How climate change is reducing wind energy

Our planet is warming up - it is, alas, a fait accompli. Burning fossil fuels floods the atmosphere with carbon dioxide, which creates a greenhouse effect that traps heat near the earth's surface.

To combat it, countries and energy companies have recently been actively investing in clean sources of wind and solar energy. However, as the Washington Post reported, two recent studies have found that wind power is weakening as a result of climate change.

As it turned out, with global warming, wind flows change. Thus, in the course of the first study, it became obvious that the wind speed was decreasing in most of the Northern Hemisphere, as a result of which wind farms in the USA, Europe and China will decrease their efficiency over the next decade.

The second study showed a decrease in energy production from wind farms in China over the past few decades. For example, the intensity of winds feeding power plants in Inner Mongolia and Gansu province has decreased by 15% since 1980.
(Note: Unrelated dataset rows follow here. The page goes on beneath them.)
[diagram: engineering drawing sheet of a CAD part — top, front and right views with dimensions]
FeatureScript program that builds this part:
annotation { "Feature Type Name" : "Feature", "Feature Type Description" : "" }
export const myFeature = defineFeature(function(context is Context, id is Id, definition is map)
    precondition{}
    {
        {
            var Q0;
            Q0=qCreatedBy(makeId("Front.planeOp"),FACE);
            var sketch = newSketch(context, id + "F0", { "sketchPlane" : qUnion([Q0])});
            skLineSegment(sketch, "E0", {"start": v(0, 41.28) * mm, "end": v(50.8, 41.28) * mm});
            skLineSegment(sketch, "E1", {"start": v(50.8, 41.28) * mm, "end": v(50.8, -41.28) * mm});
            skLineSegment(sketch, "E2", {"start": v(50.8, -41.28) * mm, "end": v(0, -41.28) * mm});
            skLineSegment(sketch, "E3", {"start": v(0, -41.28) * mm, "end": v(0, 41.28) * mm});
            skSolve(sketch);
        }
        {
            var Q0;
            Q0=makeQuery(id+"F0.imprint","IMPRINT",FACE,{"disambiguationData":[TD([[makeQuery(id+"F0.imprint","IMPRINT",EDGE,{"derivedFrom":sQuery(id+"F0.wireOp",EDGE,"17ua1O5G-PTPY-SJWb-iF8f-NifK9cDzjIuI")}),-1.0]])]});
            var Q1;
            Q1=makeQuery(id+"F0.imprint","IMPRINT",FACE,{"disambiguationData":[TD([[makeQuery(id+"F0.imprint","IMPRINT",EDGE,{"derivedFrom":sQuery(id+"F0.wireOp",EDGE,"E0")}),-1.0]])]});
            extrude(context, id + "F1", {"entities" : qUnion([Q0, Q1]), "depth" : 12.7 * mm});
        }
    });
The wind is a consequence of the fact that the Sun "supplies" different amounts of thermal energy to different parts of our planet. Air currents from areas with excess heat move to where it is colder, creating wind. Climate change is upsetting the natural balance, reducing the speed of air flows.

But even despite these negative processes, wind energy will not lose its importance in the near future, remaining one of the most efficient and cheapest renewable sources. Now, humankind has to work even harder to reduce its dependence on fossil fuels.